Lithgow is central to that success as his performance didn’t make me flatten Dahl into a single-faced villain. He presents Dahl as layered, funny, charismatic and likable in instances, demonstrating how prejudice can live inside people who display amiable qualities, convinced of their own moral clarity. That contradiction is captured with precision.
At a time when debates over Israel’s actions and antisemitism remain highly charged, “Giant” stands as a warning of how quickly criticism of a government’s actions can derail into ethnic hatred and how pride and stubbornness can prevent a person from recognizing the damage of their actions. Most of Dahl’s arguments felt chillingly familiar to what is being echoed around the world, that “there is a trait in the Jewish character that does provoke animosity” and arguments for the “puppetmaster” trope, which persists today in conspiracy theories regarding Zionist control of Western governments.

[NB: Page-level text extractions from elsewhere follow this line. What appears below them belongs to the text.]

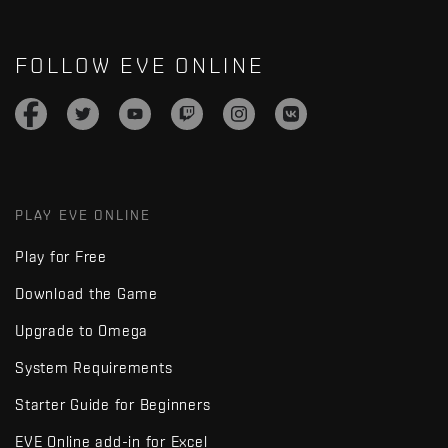
FOLLOW EVE ONLINE
PLAY EVE ONLINE
Play for Free
Download the Game
Upgrade to Omega
System Requirements
Starter Guide for Beginners
EVE Online add-in for Excel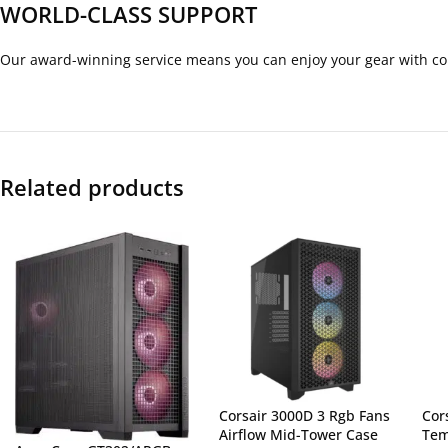
WORLD-CLASS SUPPORT
Our award-winning service means you can enjoy your gear with co
Related products
Corsair 3000D 3 Rgb Fans
Cor
Airflow Mid-Tower Case
Tem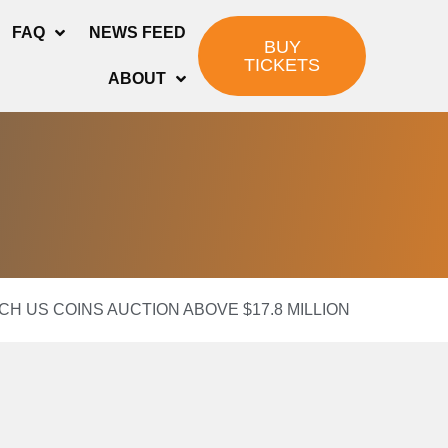
FAQ
NEWS FEED
BUY
TICKETS
ABOUT
CH US COINS AUCTION ABOVE $17.8 MILLION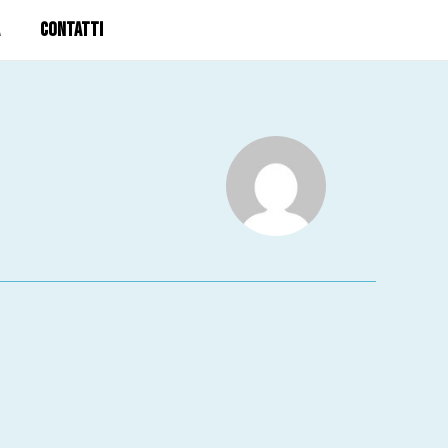
CONTATTI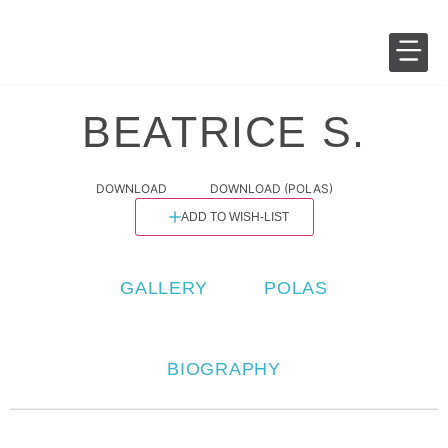
SALES 
FASHION 
BEATRICE S.
DOWNLOAD
DOWNLOAD (POLAS)
ADD TO WISH-LIST
GALLERY
POLAS
BIOGRAPHY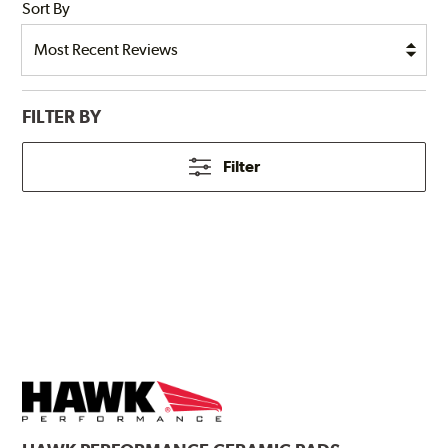
Sort By
FILTER BY
Filter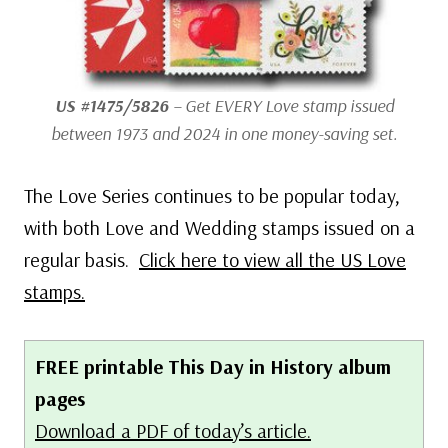
US #1475/5826
– Get EVERY Love stamp issued
between 1973 and 2024 in one money-saving set.
The Love Series continues to be popular today,
with both Love and Wedding stamps issued on a
regular basis.
Click here to view all the US Love
stamps.
FREE printable This Day in History album
pages
Download a PDF of today’s article.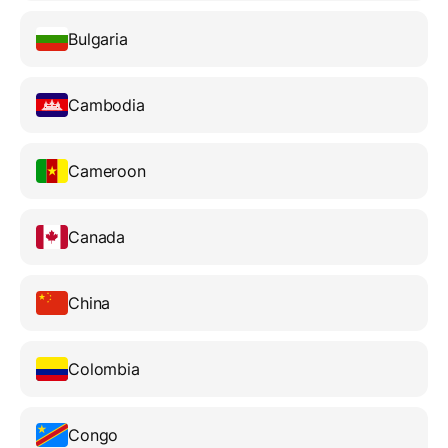
Bulgaria
Cambodia
Cameroon
Canada
China
Colombia
Congo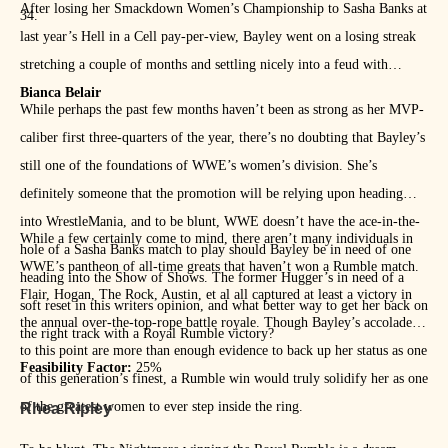
After losing her Smackdown Women’s Championship to Sasha Banks at
34.
last year’s Hell in a Cell pay-per-view, Bayley went on a losing streak
stretching a couple of months and settling nicely into a feud with
Bianca Belair
While perhaps the past few months haven’t been as strong as her MVP-
caliber first three-quarters of the year, there’s no doubting that Bayley’s
still one of the foundations of WWE’s women’s division. She’s
definitely someone that the promotion will be relying upon heading
into WrestleMania, and to be blunt, WWE doesn’t have the ace-in-the-
While a few certainly come to mind, there aren’t many individuals in
hole of a Sasha Banks match to play should Bayley be in need of one
WWE’s pantheon of all-time greats that haven’t won a Rumble match.
heading into the Show of Shows. The former Hugger’s in need of a
Flair, Hogan, The Rock, Austin, et al all captured at least a victory in
soft reset in this writers opinion, and what better way to get her back on
the annual over-the-top-rope battle royale. Though Bayley’s accolades
the right track with a Royal Rumble victory?
to this point are more than enough evidence to back up her status as one
Feasibility Factor:
25%
of this generation’s finest, a Rumble win would truly solidify her as one
of the greatest women to ever step inside the ring.
Rhea Ripley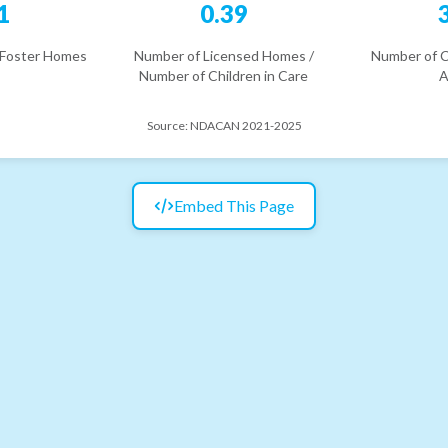
1
0.39
 Foster Homes
Number of Licensed Homes /
Number of C
Number of Children in Care
A
Source:
NDACAN 2021-2025
Embed This Page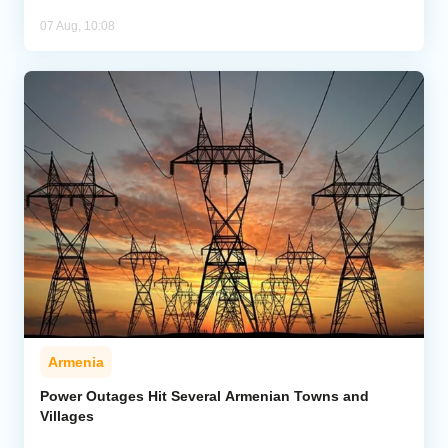
07 Aug, 10:08
Armenia
Power Outages Hit Several Armenian Towns and
Villages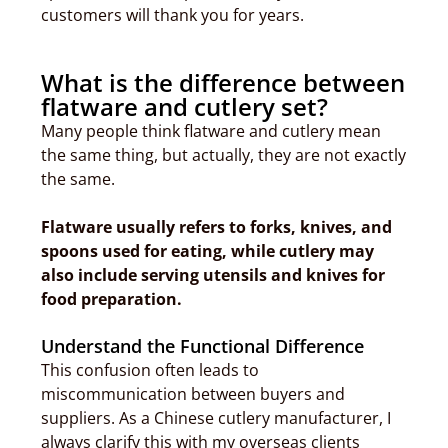
customers will thank you for years.
What is the difference between
flatware and cutlery set?
Many people think flatware and cutlery mean
the same thing, but actually, they are not exactly
the same.
Flatware usually refers to forks, knives, and
spoons used for eating, while cutlery may
also include serving utensils and knives for
food preparation.
Understand the Functional Difference
This confusion often leads to
miscommunication between buyers and
suppliers. As a Chinese cutlery manufacturer, I
always clarify this with my overseas clients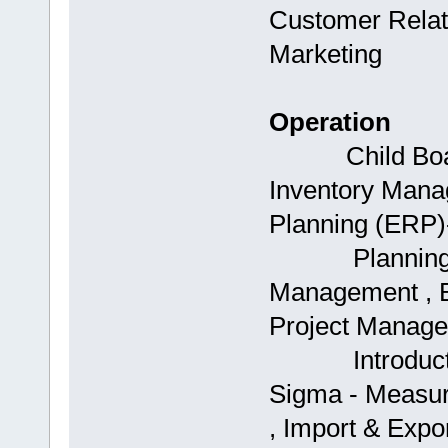
Customer Relat
Marketing
Operation
Child Boards
Inventory Mana
Planning (ERP)-
Planning (ERP
Management , B
Project Manage
Introduction 
Sigma - Measur
, Import & Exp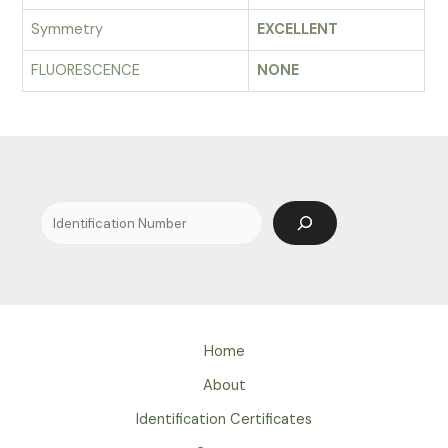
Symmetry
EXCELLENT
FLUORESCENCE
NONE
Search
Home
About
Identification Certificates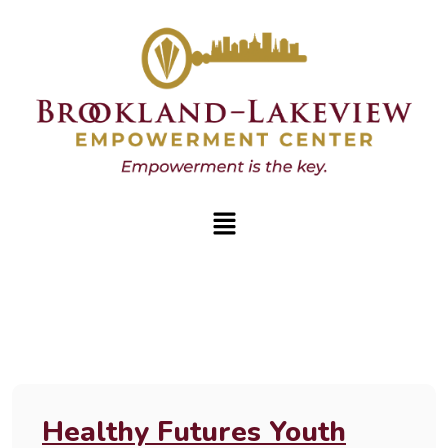
Healthy Futures Youth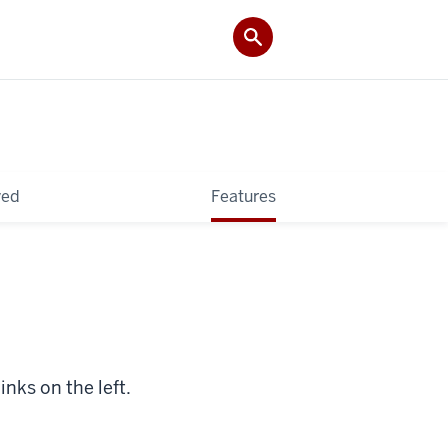
ved
Features
inks on the left.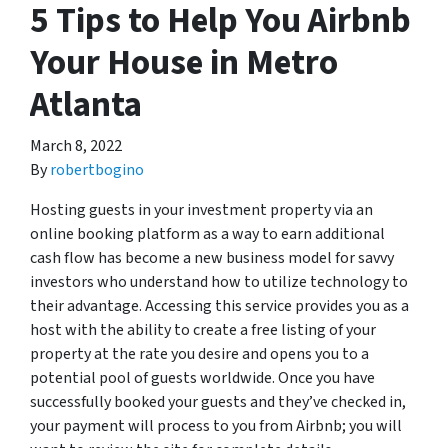
5 Tips to Help You Airbnb
Your House in Metro
Atlanta
March 8, 2022
By
robertbogino
Hosting guests in your investment property via an
online booking platform as a way to earn additional
cash flow has become a new business model for savvy
investors who understand how to utilize technology to
their advantage. Accessing this service provides you as a
host with the ability to create a free listing of your
property at the rate you desire and opens you to a
potential pool of guests worldwide. Once you have
successfully booked your guests and they’ve checked in,
your payment will process to you from Airbnb; you will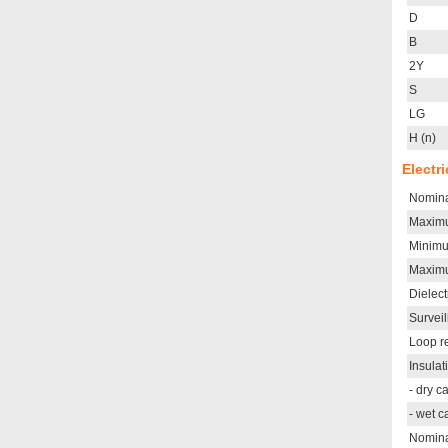
D
B
2Y
S
LG
H (n)
Electr
Nomina
Maximu
Minimu
Maximu
Dielect
Survei
Loop r
Insulat
- dry 
- wet 
Nomina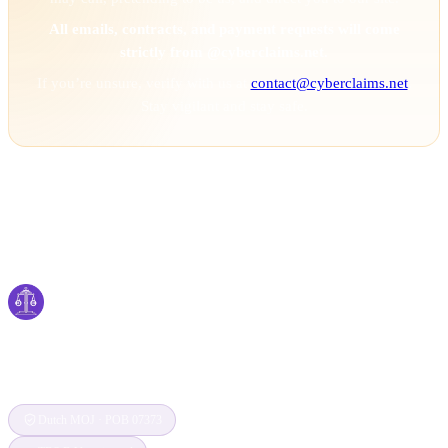
All emails, contracts, and payment requests will come
strictly from @cyberclaims.net.
If you’re unsure, verify with us at
contact@cyberclaims.net
.
Stay vigilant and stay safe.
Cyber
claims
Securing Your Digital World, One Claim at a
Time
Dutch MOJ · POB 07373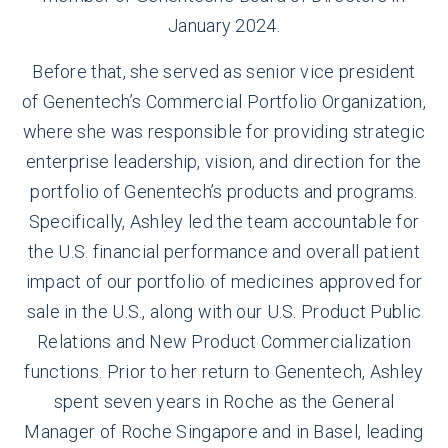
January 2024.
Before that, she served as senior vice president
of Genentech’s Commercial Portfolio Organization,
where she was responsible for providing strategic
enterprise leadership, vision, and direction for the
portfolio of Genentech’s products and programs.
Specifically, Ashley led the team accountable for
the U.S. financial performance and overall patient
impact of our portfolio of medicines approved for
sale in the U.S., along with our U.S. Product Public
Relations and New Product Commercialization
functions. Prior to her return to Genentech, Ashley
spent seven years in Roche as the General
Manager of Roche Singapore and in Basel, leading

That warning reaches a climax when Lithgow, perhaps in the most unsettling part of the play, repeats Dahl’s notorious line from his 1983 “New Statesman” interview, suggesting that antisemitism is a logical response to Jewish behavior: “There’s always a reason why anti-anything crops up anywhere; even a stinker like Hitler didn’t just pick on them for no reason.”
In the end, for me, “Giant” acted as a mirror held up to the present. The play forced me to examine how prejudice is rationalized, repeated and excused, especially when it comes from admired figures wrapped in charisma and the facade of moral superiority. What the play achieves is forcing the audience to wrestle with the powerful question of how willing we are to confront hatred when it comes from voices we cherish.